Your assignment: Show each line of the records below that contains the word "values".
(Data listing)
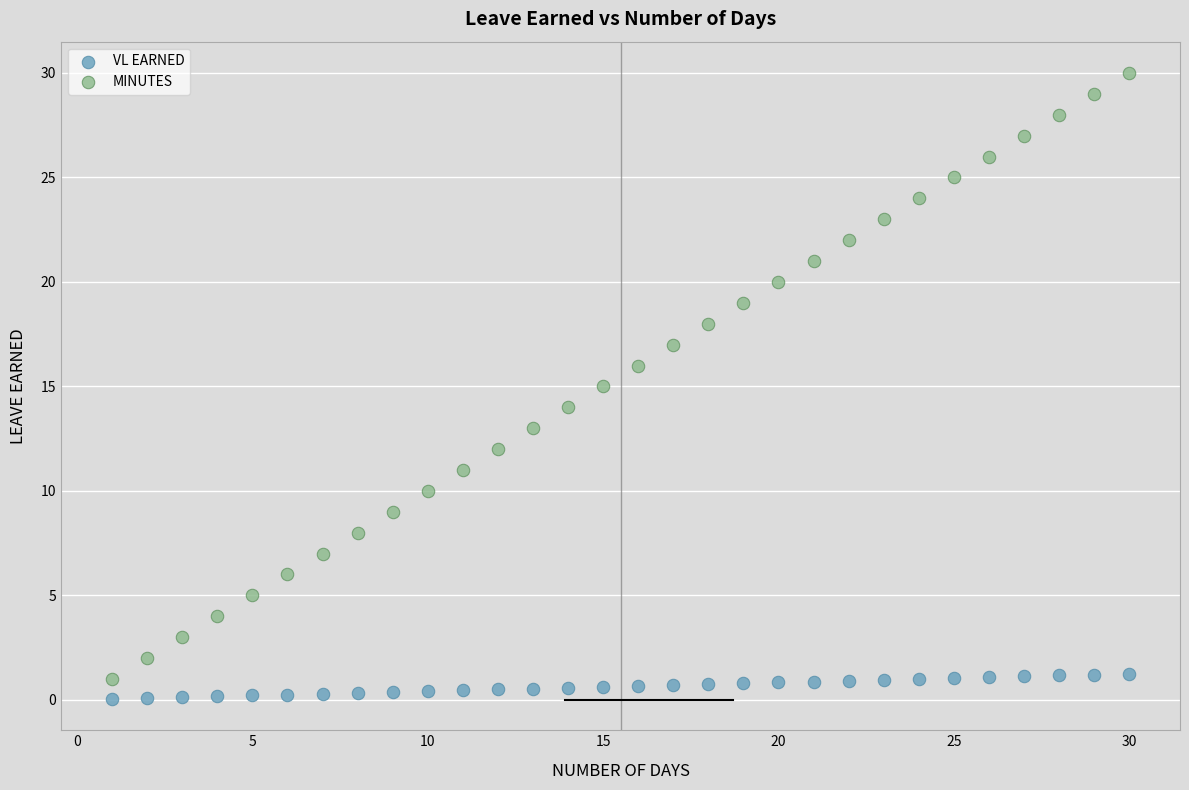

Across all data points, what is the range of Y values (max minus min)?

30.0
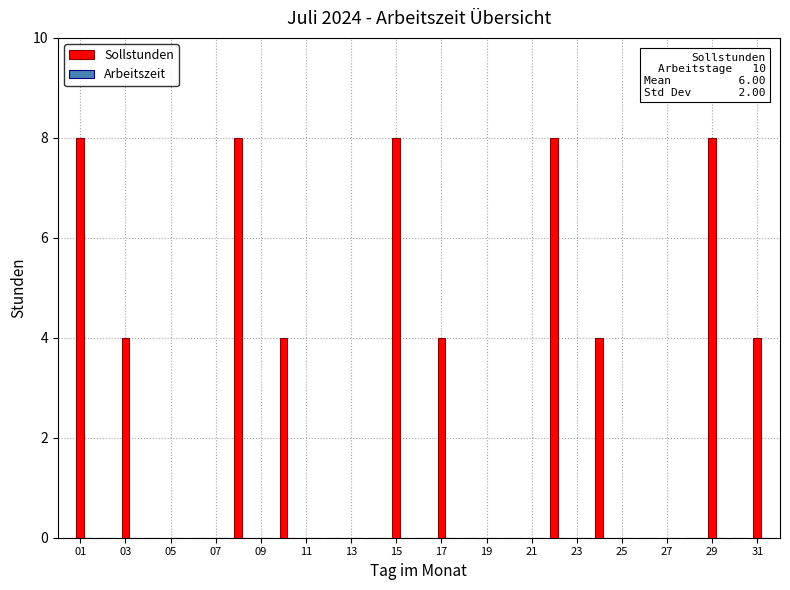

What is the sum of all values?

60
(End Data listing)
(Data listing)
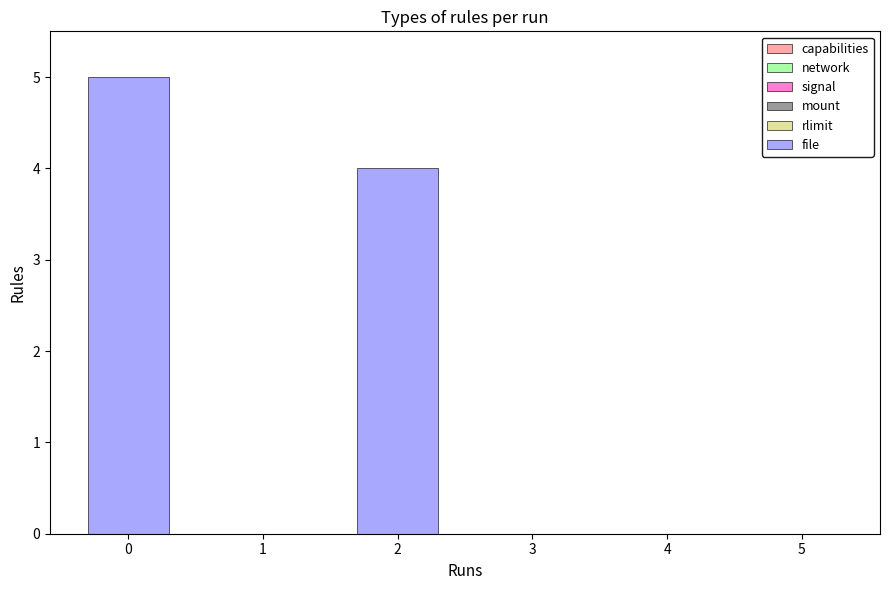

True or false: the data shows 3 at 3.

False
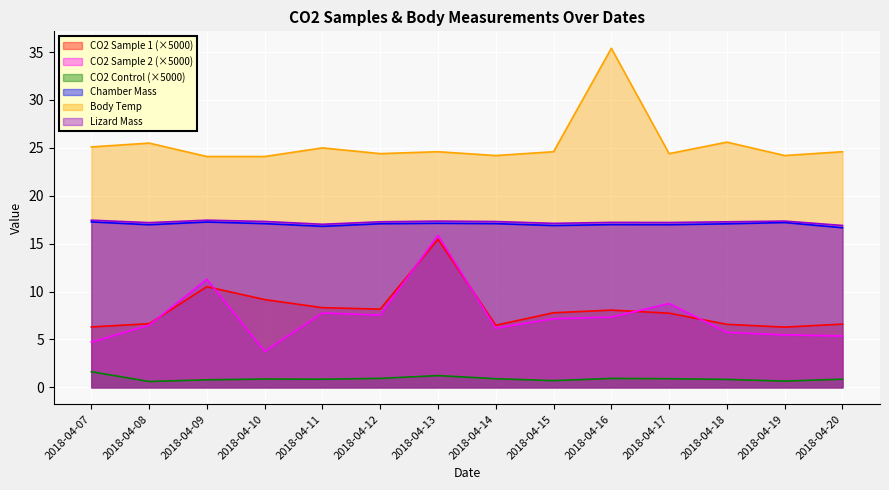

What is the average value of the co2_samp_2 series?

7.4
(End Data listing)
(Data listing)
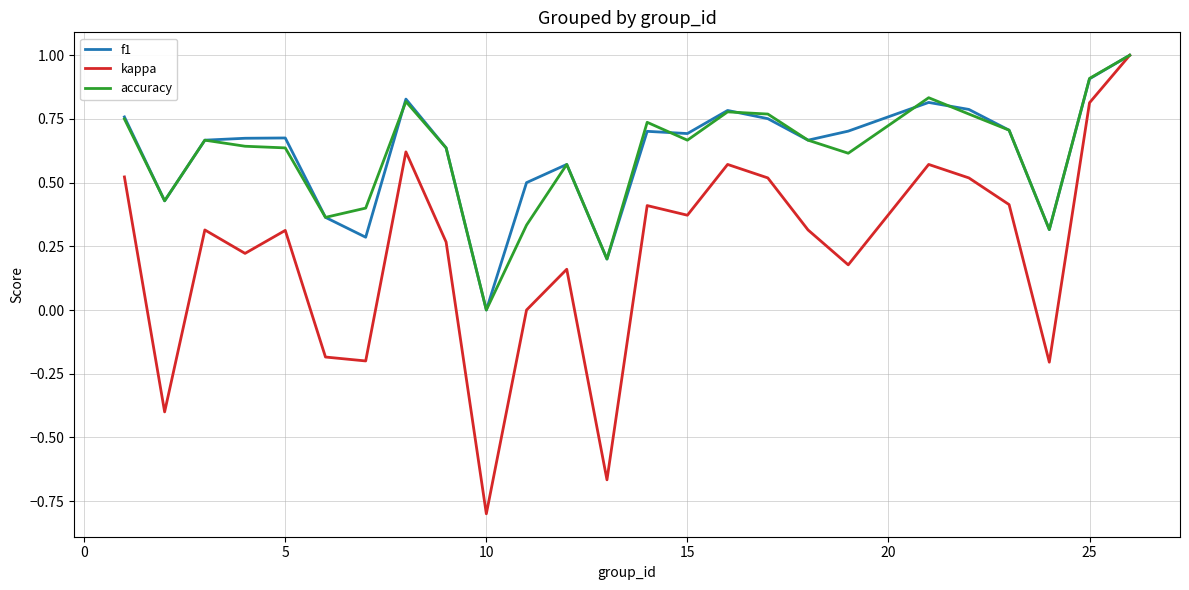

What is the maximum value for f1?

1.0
(End Data listing)
Task response:
Across all data points, what is the range of Y values (max minus min)?
What is the sum of all values?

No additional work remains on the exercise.